More thoughts on the new FTC Regs

Shelly Palmer published on the new FTC regs this morning. His basic take was that it was irrelevant. A gnat in the face of a tsunami, but that all will be well because the law of large numbers will prevent anyone from changing the world by paying off a few bloggers. It's a good addition to the dialogue. So far we've got:
1. Adotas says its unenforceable because they have no one to enforce it (see previous post). Which no one's really debating
2. Eric Goldman of Santa Clara says its pre-empted by existing legislation (47 USC 230) before it even gets out of the gate
3. And Shelly effectively saying its an answer looking for a problem

Unlike Shelly, I thought the regs were actually relatively easy to read....frankly, I thought they were too simplistic, almost as if they were targeted to be read by the bloggers or other lay people themselves. On the other hand, they didn't strike me as broadly, researched well-thought out legal doctrine. Which is a bit stunning for something 30 years in the making. For example, I spent 10 minutes looking for the definition of a "network marketing program", since those seemed to be entities that the FTC was interested in. I never found a definition - again, stunning when important, non-obvious terms go undefined in a 'legal' document - but I found its first use in a footnote referring to BzzAgent's brief...apparently it was a term BzzAgent used and the FTC adopted.

Following through on that thought, it was remarkable actually how much of the statutes referred to the briefs that had been filed. Yet they didn't extensively address, to Goldman's point, other existing legislation or practice. Further evidence of this...at Expo we've already had multiple legal opinions essentially that, "this doesn't even come close to applying to what you do." Yet because its tangential and vague all at once, we *have* to think about it.

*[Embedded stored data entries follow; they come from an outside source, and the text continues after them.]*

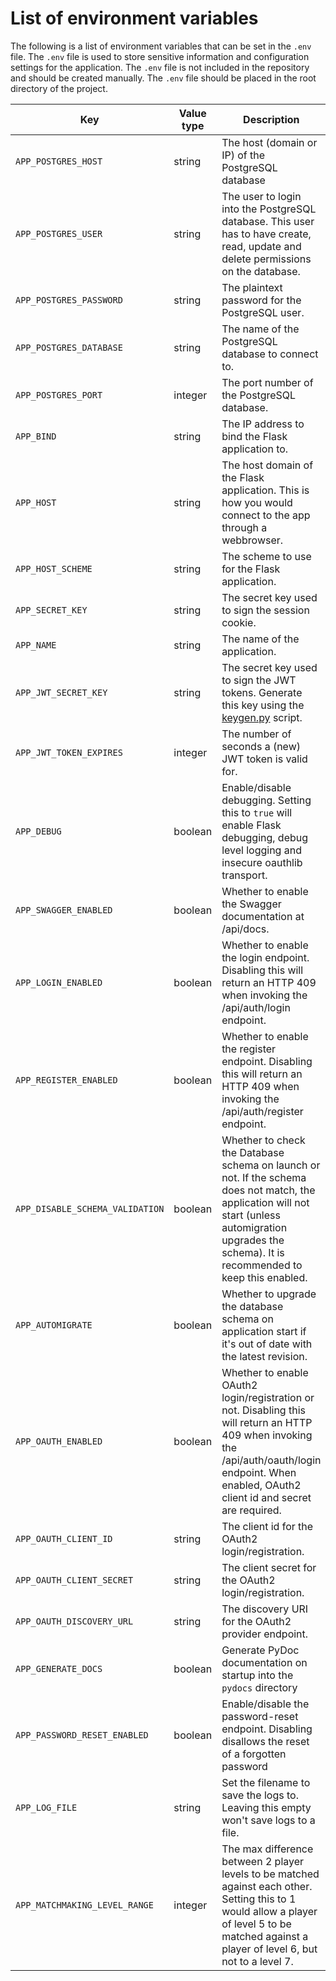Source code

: # List of environment variables
The following is a list of environment variables that can be set in the `.env` file. The `.env` file is used to store sensitive information and configuration settings for the application. The `.env` file is not included in the repository and should be created manually. The `.env` file should be placed in the root directory of the project.



| Key                             | Value type | Description                                                                                                                                                                                             | Default Value | Required                                |
|---------------------------------|------------|---------------------------------------------------------------------------------------------------------------------------------------------------------------------------------------------------------|---------------|-----------------------------------------|
| `APP_POSTGRES_HOST            ` | string     | The host (domain or IP) of the PostgreSQL database                                                                                                                                                      | 127.0.0.1     | True                                    | 
| `APP_POSTGRES_USER            ` | string     | The user to login into the PostgreSQL database. This user has to have create, read, update and delete permissions on the database.                                                                      |               | True                                    |
| `APP_POSTGRES_PASSWORD        ` | string     | The plaintext password for the PostgreSQL user.                                                                                                                                                         |               | True                                    |
| `APP_POSTGRES_DATABASE        ` | string     | The name of the PostgreSQL database to connect to.                                                                                                                                                      |               | True                                    |
| `APP_POSTGRES_PORT            ` | integer    | The port number of the PostgreSQL database.                                                                                                                                                             | 5432          | True                                    |
| `APP_BIND                     ` | string     | The IP address to bind the Flask application to.                                                                                                                                                        | 127.0.0.1     | True                                    |
| `APP_HOST                     ` | string     | The host domain of the Flask application. This is how you would connect to the app through a webbrowser.                                                                                                | localhost     | True                                    |
| `APP_HOST_SCHEME              ` | string     | The scheme to use for the Flask application.                                                                                                                                                            | http          | True                                    |
| `APP_SECRET_KEY               ` | string     | The secret key used to sign the session cookie.                                                                                                                                                         | Random string | False                                   |
| `APP_NAME                     ` | string     | The name of the application.                                                                                                                                                                            |               | True                                    |
| `APP_JWT_SECRET_KEY           ` | string     | The secret key used to sign the JWT tokens. Generate this key using the [keygen.py](../keygen.py) script.                                                                                               | jwtRS256.key  | True                                    |
| `APP_JWT_TOKEN_EXPIRES        ` | integer    | The number of seconds a (new) JWT token is valid for.                                                                                                                                                   | 3600          | False                                   |
| `APP_DEBUG                    ` | boolean    | Enable/disable debugging. Setting this to `true` will enable Flask debugging, debug level logging and insecure oauthlib transport.                                                                      | False         | False                                   |
| `APP_SWAGGER_ENABLED          ` | boolean    | Whether to enable the Swagger documentation at /api/docs.                                                                                                                                               | False         | False                                   |
| `APP_LOGIN_ENABLED            ` | boolean    | Whether to enable the login endpoint. Disabling this will return an HTTP 409 when invoking the /api/auth/login endpoint.                                                                                | True          | False                                   |
| `APP_REGISTER_ENABLED         ` | boolean    | Whether to enable the register endpoint. Disabling this will return an HTTP 409 when invoking the /api/auth/register endpoint.                                                                          | True          | False                                   |
| `APP_DISABLE_SCHEMA_VALIDATION` | boolean    | Whether to check the Database schema on launch or not. If the schema does not match, the application will not start (unless automigration upgrades the schema). It is recommended to keep this enabled. | False         | False                                   |
| `APP_AUTOMIGRATE              ` | boolean    | Whether to upgrade the database schema on application start if it's out of date with the latest revision.                                                                                               | True          | False                                   |
| `APP_OAUTH_ENABLED            ` | boolean    | Whether to enable OAuth2 login/registration or not. Disabling this will return an HTTP 409 when invoking the /api/auth/oauth/login endpoint. When enabled, OAuth2 client id and secret are required.    | False         | False                                   |
| `APP_OAUTH_CLIENT_ID          ` | string     | The client id for the OAuth2 login/registration.                                                                                                                                                        |               | False (unless `APP_OAUTH_ENABLED=true`) |
| `APP_OAUTH_CLIENT_SECRET      ` | string     | The client secret for the OAuth2 login/registration.                                                                                                                                                    |               | False (unless `APP_OAUTH_ENABLED=true`) |
| `APP_OAUTH_DISCOVERY_URL      ` | string     | The discovery URI for the OAuth2 provider endpoint.                                                                                                                                                     |               | False (unless `APP_OAUTH_ENABLED=true`) |
| `APP_GENERATE_DOCS            ` | boolean    | Generate PyDoc documentation on startup into the `pydocs` directory                                                                                                                                     | False         | False                                   |
| `APP_PASSWORD_RESET_ENABLED   ` | boolean    | Enable/disable the password-reset endpoint. Disabling disallows the reset of a forgotten password                                                                                                       | True          | False                                   |
| `APP_LOG_FILE                 ` | string     | Set the filename to save the logs to. Leaving this empty won't save logs to a file.                                                                                                                     |               | False                                   |
| `APP_MATCHMAKING_LEVEL_RANGE  ` | integer    | The max difference between 2 player levels to be matched against each other. Setting this to 1 would allow a player of level 5 to be matched against a player of level 6, but not to a level 7.         | 1             | False                                   |



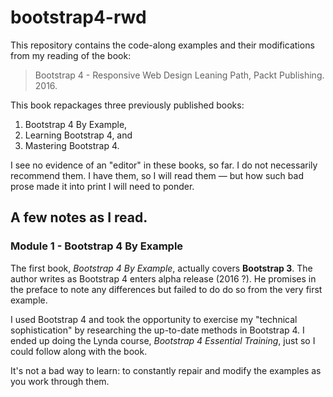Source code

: # bootstrap4-rwd

This repository contains the code-along examples and their modifications from my reading of the book:

> Bootstrap 4 - Responsive Web Design Leaning Path, Packt Publishing. 2016. 

This book repackages three previously published books:

1. Bootstrap 4 By Example,
2. Learning Bootstrap 4, and
3. Mastering Bootstrap 4.

I see no evidence of an "editor" in these books, so far. I do not necessarily recommend them. I have them, so I will read them — but how such bad prose made it into print I will need to ponder.

## A few notes  as I read.

### Module 1 - Bootstrap 4 By Example

The first book, *Bootstrap 4 By Example*, actually covers **Bootstrap 3**. The author writes as Bootstrap 4 enters alpha release (2016 ?). He promises in the preface to note any differences but failed to do do so from the very first example.

I used Bootstrap 4 and took the opportunity to exercise my "technical sophistication" by researching the up-to-date methods in Bootstrap 4. I ended up doing the Lynda course, *Bootstrap 4 Essential Training*, just so I could follow along with the book.

It's not a bad way to learn: to constantly repair and modify the examples as you work through them.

The debate will continue (I have more thoughts I want to post myself on, but need more consideration) but one pretty quickly starts feeling like the bottom line was that the FTC basically just wanted to say, "Hey everybody, do the right thing because we're watching." Granted, that's not really the way governments do things and a simple press release to that effect would have engendered a lot of derision, but this alternative reality is that we're all wasting a lot of energy talking about 81 pages that doesn't hold any more water than "Hey everybody, do the right thing because we're watching."